* **Quoted passage**:
■ ■ ■ ■

Tuesday, 24 July 2007

Sand slugs come slip-sliding from mountain


OAKURA man Gary Bruckner is standing in a wave-tumbling storm checking out the Kumara Patch.
But the board rider and teacher (right) isn’t sizing up the surf on Taranaki’s wild west coast; he’s sampling the sand.
To put it in literal terms, he was doing research for his Beaches and Littoral Sand Transport of Taranaki study, backed by the Royal Society of New Zealand and administered by the Government.
Put even simpler, he was watching sand movements along the coast between the Hangatahua (Stony) River and Kaihihi Rd (where the Okato pub is).
Or, in other words, he was surveying a sand slug, which is a large amount of sand that gets moved along the coastline.
In Taranaki, along with the weather, how much snow is on the mountain and the surf conditions, the coming and going of our black iron sand is a common topic of small talk.
That’s why Bruckner took last year off to stake out the Kumara Patch, one of Taranaki’s most-famous surf spots at Okato.
The Californian primary school teacher, who with wife Becky became a New Zealand permanent resident in 1990, was fascinated by the region’s ever-changing beaches.
He was used to white sandy beaches that stayed basically the same. In his new land, he noticed how Surf Highway 45’s beaches transformed dramatically from storm to storm, and sometimes for no apparent reason at all.
Bruckner refers to Ahuahu Rd. “I was amazed to see how much sand filled up that bay.”
He became curious: “Where is all the sand coming from and where is going to?”
The first time he walked the Kumara patch beach, it was all just rocks (see picture below, taken in March 2006). “No sand whatsoever.”
Then in 1998, there was a huge slip on Mt Taranaki and the Stony River filled up with sediment, destroying fishing holes, and pouring sand on to the beach, covering the rocks.
“That’s the first time I saw the accretion of it,” he says.
Accretion is the building up of a beach, which is the complete opposite to erosion.
Experts from the Taranaki Regional Council told Bruckner it took five years for the Stony River to flush itself out and all the fishing holes to come back.

■ ■ ■ ■

* **Written task 1**:
Answer these questions from the sand article, marking each answer with its letter:
(a) In what year did Bruckner and his wife become New Zealand permanent residents?
(b) What happened on Mt Taranaki in 1998?
(c) According to experts from the Taranaki Regional Council, how long did the Stony River take to flush itself out?
These records are unrelated to the sand article.

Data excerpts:
■ ■ ■ ■

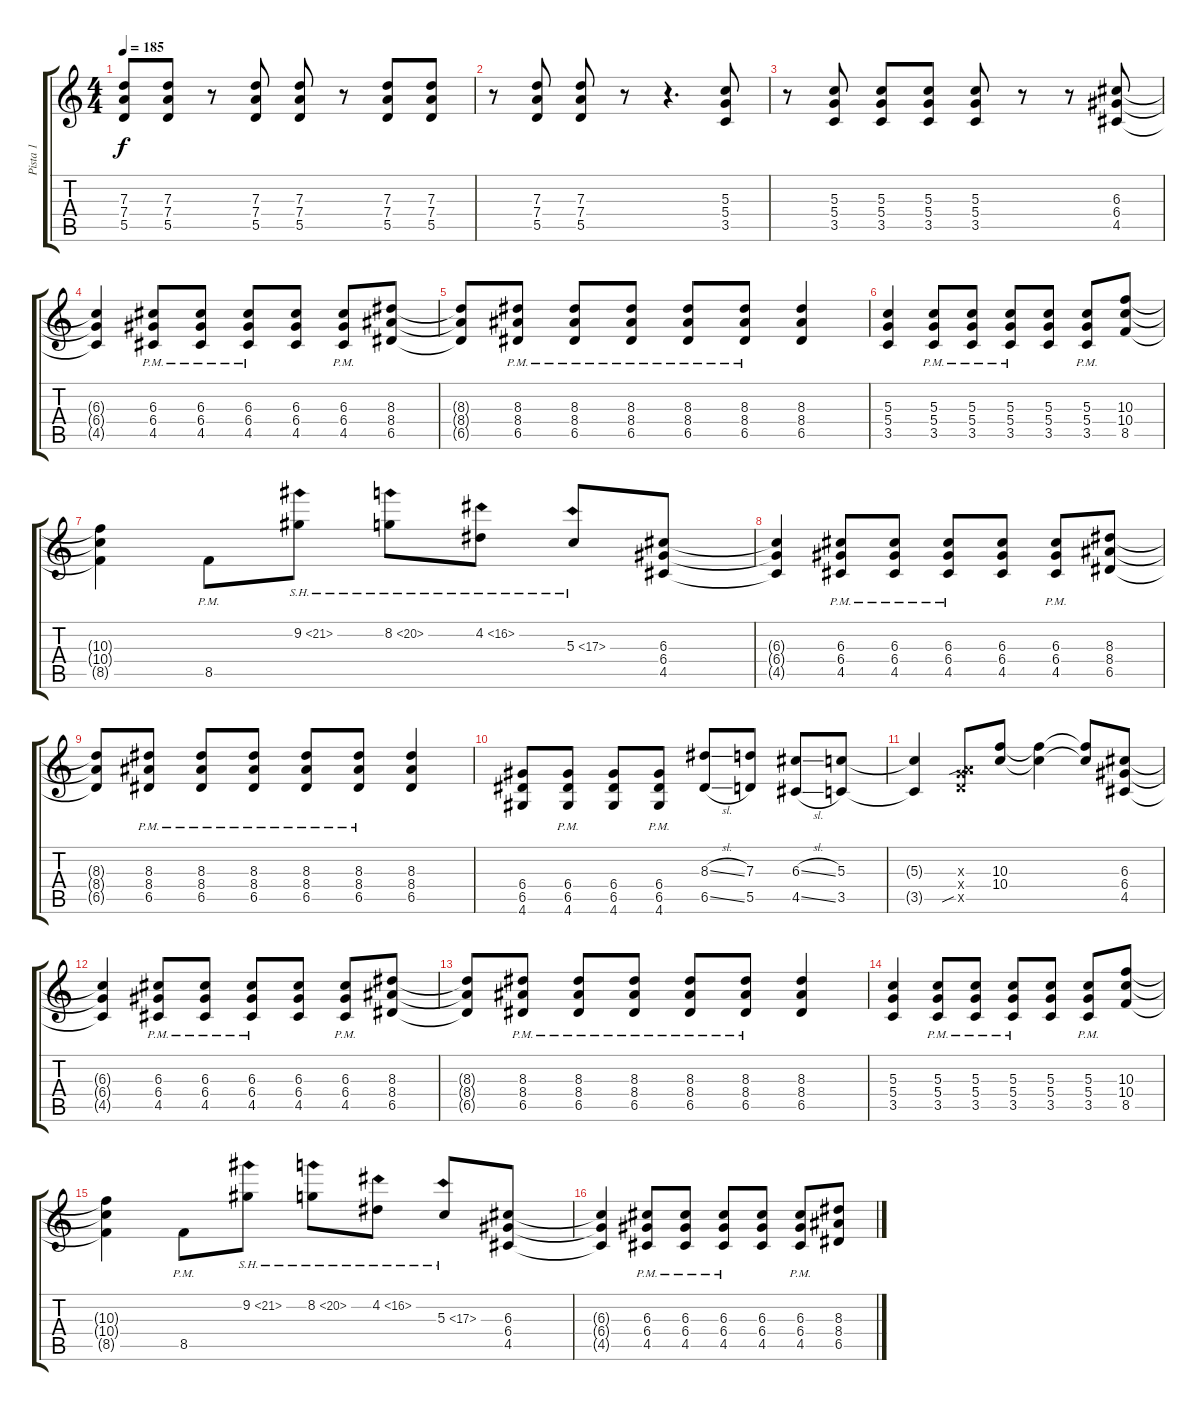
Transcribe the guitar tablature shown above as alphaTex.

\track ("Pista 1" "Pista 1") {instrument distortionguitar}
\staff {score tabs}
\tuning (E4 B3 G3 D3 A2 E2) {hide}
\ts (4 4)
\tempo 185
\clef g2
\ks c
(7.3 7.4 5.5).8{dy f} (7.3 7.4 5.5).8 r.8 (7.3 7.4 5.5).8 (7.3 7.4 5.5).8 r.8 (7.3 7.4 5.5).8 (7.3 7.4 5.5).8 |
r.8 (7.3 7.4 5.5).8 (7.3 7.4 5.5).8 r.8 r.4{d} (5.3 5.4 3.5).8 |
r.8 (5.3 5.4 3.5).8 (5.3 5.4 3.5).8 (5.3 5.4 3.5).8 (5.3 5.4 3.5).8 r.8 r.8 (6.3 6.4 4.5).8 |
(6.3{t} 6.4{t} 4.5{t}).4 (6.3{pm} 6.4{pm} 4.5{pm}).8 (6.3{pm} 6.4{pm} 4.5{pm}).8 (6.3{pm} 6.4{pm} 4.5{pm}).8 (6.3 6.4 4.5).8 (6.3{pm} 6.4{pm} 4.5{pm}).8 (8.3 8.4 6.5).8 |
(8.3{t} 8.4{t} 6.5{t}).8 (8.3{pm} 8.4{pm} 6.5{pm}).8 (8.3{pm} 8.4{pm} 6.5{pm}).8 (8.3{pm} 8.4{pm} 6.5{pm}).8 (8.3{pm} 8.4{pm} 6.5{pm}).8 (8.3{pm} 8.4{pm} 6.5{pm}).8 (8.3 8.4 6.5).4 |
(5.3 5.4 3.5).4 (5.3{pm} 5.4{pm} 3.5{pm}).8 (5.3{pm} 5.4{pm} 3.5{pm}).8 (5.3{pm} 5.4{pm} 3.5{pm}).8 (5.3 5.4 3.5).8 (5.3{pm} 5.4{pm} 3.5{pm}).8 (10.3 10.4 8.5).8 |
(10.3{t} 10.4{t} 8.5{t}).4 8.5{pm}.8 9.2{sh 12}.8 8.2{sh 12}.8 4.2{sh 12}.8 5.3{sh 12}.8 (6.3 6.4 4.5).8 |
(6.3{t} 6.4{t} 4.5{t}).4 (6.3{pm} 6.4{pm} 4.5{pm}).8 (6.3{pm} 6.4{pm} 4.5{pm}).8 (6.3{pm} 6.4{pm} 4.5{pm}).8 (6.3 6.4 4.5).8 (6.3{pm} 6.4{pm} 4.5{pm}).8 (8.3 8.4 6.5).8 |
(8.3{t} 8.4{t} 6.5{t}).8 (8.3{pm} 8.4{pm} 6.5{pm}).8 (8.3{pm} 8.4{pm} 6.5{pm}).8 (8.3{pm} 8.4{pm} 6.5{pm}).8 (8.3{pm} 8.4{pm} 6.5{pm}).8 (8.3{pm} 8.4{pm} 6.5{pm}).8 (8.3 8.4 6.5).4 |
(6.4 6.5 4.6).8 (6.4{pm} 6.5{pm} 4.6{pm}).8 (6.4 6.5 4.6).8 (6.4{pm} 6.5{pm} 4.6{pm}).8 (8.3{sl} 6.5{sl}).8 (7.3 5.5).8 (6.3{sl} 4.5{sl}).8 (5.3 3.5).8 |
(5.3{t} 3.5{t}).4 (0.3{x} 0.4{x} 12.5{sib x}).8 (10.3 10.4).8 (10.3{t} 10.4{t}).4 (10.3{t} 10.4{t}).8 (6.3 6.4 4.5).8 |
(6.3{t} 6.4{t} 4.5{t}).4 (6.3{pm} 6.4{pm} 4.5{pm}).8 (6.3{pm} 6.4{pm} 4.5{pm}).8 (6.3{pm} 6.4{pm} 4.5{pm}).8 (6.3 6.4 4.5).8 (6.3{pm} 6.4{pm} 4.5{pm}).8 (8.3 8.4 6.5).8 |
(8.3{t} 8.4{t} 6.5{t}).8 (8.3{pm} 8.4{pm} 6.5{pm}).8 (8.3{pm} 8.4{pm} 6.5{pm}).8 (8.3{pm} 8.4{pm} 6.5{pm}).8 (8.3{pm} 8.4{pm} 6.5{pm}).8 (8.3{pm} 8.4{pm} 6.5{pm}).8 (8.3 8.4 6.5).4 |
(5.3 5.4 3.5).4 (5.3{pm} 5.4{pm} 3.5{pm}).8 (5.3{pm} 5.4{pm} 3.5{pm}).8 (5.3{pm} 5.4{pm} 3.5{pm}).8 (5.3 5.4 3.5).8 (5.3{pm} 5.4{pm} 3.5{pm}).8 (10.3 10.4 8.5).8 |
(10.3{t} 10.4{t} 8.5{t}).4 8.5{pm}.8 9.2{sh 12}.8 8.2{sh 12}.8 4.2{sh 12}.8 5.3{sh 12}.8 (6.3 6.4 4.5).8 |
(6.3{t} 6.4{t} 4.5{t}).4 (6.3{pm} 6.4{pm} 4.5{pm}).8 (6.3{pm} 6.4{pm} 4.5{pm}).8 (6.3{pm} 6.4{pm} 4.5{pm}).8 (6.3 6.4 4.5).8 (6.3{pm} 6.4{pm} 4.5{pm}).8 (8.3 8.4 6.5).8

■ ■ ■ ■

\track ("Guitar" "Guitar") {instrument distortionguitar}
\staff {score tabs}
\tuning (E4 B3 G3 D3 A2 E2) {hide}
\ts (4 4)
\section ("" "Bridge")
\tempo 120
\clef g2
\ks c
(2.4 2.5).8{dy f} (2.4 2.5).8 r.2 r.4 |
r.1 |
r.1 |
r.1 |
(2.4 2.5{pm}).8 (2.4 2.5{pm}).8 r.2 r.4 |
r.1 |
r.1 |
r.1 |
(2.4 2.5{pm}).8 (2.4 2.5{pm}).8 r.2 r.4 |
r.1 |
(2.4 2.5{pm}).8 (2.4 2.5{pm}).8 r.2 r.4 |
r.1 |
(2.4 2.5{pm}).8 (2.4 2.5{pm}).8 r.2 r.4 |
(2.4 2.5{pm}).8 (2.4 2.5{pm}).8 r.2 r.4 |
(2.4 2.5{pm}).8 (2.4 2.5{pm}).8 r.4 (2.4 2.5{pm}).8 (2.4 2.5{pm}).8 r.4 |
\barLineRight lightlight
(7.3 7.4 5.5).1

■ ■ ■ ■

* **Written task 2**: Please report each line of the records that contains the string "distortionguitar".

* **Task result 1**:
(a) 1990
(b) There was a huge slip on the mountain.
(c) Five years

* **Task result 2**:
\track ("Pista 1" "Pista 1") {instrument distortionguitar}
\track ("Guitar" "Guitar") {instrument distortionguitar}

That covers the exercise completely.